##### Data provided #####

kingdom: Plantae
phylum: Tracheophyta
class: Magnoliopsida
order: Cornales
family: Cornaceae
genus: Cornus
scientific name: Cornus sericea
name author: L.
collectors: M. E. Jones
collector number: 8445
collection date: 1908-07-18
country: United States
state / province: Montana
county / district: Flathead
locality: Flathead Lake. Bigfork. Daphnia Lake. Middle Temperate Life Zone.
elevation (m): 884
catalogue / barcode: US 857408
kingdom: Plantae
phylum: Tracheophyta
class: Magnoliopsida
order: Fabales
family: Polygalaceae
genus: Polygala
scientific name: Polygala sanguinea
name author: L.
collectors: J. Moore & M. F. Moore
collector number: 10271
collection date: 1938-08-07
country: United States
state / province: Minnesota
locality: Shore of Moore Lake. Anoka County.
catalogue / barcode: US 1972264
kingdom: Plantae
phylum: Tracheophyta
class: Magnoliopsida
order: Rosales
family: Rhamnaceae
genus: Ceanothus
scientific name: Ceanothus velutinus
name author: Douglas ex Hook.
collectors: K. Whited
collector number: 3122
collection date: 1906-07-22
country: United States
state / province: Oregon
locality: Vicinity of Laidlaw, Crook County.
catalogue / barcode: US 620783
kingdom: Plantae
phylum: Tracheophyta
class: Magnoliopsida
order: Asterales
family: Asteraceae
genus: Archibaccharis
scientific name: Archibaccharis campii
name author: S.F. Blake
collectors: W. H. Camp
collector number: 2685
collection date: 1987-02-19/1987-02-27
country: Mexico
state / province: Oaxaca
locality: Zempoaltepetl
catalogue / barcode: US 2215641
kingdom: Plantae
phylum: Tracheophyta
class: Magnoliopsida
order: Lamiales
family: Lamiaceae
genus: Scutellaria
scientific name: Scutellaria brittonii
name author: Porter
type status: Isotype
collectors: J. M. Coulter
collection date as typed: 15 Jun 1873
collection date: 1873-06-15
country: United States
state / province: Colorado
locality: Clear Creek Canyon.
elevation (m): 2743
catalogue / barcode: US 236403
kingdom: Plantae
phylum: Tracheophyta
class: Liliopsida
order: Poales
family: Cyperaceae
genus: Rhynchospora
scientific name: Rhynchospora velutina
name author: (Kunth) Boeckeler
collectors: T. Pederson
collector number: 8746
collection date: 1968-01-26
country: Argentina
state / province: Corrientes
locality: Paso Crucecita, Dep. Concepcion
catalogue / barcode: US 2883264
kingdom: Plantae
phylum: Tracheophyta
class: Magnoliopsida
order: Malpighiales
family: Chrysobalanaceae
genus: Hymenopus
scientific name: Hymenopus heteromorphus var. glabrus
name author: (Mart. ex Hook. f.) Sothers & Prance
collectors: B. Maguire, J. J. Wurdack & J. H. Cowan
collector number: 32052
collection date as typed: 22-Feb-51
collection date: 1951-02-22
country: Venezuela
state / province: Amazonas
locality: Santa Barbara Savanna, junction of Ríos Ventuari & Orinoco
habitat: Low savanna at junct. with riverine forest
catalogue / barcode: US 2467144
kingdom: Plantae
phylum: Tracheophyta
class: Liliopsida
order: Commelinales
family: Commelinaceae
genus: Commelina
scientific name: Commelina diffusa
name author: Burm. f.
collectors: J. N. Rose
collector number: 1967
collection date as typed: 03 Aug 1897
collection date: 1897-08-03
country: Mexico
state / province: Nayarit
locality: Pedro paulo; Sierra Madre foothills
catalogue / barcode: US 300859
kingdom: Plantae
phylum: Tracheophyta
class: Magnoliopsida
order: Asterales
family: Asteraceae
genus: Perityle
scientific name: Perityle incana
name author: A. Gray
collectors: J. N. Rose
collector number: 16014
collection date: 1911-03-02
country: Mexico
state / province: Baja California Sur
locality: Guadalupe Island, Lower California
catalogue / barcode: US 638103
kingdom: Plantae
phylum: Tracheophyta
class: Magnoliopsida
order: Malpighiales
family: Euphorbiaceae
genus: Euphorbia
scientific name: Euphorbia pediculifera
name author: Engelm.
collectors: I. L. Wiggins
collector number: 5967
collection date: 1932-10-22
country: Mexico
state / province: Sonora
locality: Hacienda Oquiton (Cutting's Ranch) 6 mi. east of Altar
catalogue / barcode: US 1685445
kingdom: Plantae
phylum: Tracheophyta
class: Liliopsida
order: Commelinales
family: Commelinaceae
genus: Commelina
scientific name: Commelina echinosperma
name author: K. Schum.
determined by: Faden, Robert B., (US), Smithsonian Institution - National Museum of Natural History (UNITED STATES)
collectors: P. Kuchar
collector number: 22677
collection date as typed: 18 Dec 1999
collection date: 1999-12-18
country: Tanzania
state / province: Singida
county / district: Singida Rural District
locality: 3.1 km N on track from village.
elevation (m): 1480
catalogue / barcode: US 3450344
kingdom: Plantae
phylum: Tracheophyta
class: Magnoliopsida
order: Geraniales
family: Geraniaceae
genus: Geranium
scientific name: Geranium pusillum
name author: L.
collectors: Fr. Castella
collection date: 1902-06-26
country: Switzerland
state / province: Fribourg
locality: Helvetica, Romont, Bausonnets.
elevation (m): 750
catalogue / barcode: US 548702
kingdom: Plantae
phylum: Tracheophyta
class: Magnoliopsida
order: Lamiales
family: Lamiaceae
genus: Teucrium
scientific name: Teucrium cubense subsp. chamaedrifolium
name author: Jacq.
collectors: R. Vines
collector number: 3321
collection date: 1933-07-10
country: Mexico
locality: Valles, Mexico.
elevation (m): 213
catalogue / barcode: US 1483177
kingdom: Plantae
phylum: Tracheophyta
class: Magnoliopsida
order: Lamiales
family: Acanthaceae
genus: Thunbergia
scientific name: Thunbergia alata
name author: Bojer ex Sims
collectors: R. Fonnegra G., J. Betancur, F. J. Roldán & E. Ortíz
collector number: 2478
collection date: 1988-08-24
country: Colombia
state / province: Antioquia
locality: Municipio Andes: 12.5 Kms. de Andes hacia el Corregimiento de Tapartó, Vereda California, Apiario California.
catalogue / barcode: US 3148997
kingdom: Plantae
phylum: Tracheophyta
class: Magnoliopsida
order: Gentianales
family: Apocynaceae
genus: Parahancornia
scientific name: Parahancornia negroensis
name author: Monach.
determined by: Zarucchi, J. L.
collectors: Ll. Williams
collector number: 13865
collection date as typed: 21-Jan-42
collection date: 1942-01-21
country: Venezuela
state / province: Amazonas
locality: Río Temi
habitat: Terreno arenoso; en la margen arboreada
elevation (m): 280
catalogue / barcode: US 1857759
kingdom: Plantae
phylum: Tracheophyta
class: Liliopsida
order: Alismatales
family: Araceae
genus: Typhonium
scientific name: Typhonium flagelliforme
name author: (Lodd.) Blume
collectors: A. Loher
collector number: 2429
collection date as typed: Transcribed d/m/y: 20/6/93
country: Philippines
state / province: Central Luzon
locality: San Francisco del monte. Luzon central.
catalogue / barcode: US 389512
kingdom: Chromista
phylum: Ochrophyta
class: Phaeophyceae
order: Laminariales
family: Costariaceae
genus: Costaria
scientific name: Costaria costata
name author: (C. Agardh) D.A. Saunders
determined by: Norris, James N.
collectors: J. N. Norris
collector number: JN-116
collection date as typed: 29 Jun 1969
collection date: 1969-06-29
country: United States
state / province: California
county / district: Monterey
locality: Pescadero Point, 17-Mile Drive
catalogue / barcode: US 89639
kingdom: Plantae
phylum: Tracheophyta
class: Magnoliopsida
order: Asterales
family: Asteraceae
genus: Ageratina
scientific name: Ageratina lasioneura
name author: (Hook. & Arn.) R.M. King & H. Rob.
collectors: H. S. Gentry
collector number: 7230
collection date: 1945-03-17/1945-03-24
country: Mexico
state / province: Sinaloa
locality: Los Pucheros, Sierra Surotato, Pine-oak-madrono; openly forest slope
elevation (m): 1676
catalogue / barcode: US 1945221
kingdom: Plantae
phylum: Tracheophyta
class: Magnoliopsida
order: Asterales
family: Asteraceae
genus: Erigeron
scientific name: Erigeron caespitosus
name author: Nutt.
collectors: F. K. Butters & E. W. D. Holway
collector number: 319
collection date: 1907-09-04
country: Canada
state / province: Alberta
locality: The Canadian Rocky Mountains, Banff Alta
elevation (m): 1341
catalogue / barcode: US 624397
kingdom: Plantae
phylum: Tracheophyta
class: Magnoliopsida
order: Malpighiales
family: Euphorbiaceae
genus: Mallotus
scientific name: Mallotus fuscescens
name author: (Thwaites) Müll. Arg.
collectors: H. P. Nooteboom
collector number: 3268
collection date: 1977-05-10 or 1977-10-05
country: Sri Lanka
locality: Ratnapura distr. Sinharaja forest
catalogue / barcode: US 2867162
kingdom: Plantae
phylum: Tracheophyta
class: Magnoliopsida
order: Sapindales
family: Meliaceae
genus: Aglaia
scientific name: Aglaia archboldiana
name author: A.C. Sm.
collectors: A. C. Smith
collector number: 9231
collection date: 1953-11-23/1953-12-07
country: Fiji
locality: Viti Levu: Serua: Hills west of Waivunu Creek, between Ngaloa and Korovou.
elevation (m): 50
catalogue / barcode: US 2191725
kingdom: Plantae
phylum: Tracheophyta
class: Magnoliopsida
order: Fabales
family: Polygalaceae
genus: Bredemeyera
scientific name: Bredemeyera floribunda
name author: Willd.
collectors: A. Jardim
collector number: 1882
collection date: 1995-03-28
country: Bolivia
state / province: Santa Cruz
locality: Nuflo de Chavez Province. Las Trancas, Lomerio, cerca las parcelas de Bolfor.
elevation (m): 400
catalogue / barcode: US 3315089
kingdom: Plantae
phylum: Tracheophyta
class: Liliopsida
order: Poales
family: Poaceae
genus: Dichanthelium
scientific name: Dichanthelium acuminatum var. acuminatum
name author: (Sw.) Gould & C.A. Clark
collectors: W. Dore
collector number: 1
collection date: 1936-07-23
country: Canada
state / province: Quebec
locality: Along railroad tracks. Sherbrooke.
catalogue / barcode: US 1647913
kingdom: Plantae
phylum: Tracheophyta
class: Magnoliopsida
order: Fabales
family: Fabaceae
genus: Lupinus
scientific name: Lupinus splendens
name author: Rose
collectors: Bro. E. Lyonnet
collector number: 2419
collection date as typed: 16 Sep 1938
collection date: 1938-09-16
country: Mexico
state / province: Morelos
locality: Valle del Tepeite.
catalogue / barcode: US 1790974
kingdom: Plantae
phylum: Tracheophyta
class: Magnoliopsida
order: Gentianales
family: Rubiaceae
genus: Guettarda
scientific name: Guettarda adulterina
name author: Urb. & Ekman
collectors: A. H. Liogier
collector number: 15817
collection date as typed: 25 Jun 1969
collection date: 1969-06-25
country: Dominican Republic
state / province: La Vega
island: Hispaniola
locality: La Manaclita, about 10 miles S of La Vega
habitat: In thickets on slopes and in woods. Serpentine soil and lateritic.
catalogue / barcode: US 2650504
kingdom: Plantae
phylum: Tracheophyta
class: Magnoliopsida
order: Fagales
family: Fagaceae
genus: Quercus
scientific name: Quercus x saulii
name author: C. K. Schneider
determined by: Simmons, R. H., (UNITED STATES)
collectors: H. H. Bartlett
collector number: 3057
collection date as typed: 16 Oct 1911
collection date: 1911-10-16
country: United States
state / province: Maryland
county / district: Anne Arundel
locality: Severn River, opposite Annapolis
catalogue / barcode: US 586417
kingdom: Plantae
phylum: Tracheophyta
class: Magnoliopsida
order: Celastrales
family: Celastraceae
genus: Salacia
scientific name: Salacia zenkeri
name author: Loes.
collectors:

#####

### Description of the task
Take the lines from the one containing "country: Bolivia" through the one containing "state / province: Quebec", and change "scientific name" to "taxon name". Return only those lines, leaving everything else in them as it is.

### Answer to the problem
country: Bolivia
state / province: Santa Cruz
locality: Nuflo de Chavez Province. Las Trancas, Lomerio, cerca las parcelas de Bolfor.
elevation (m): 400
catalogue / barcode: US 3315089
kingdom: Plantae
phylum: Tracheophyta
class: Liliopsida
order: Poales
family: Poaceae
genus: Dichanthelium
taxon name: Dichanthelium acuminatum var. acuminatum
name author: (Sw.) Gould & C.A. Clark
collectors: W. Dore
collector number: 1
collection date: 1936-07-23
country: Canada
state / province: Quebec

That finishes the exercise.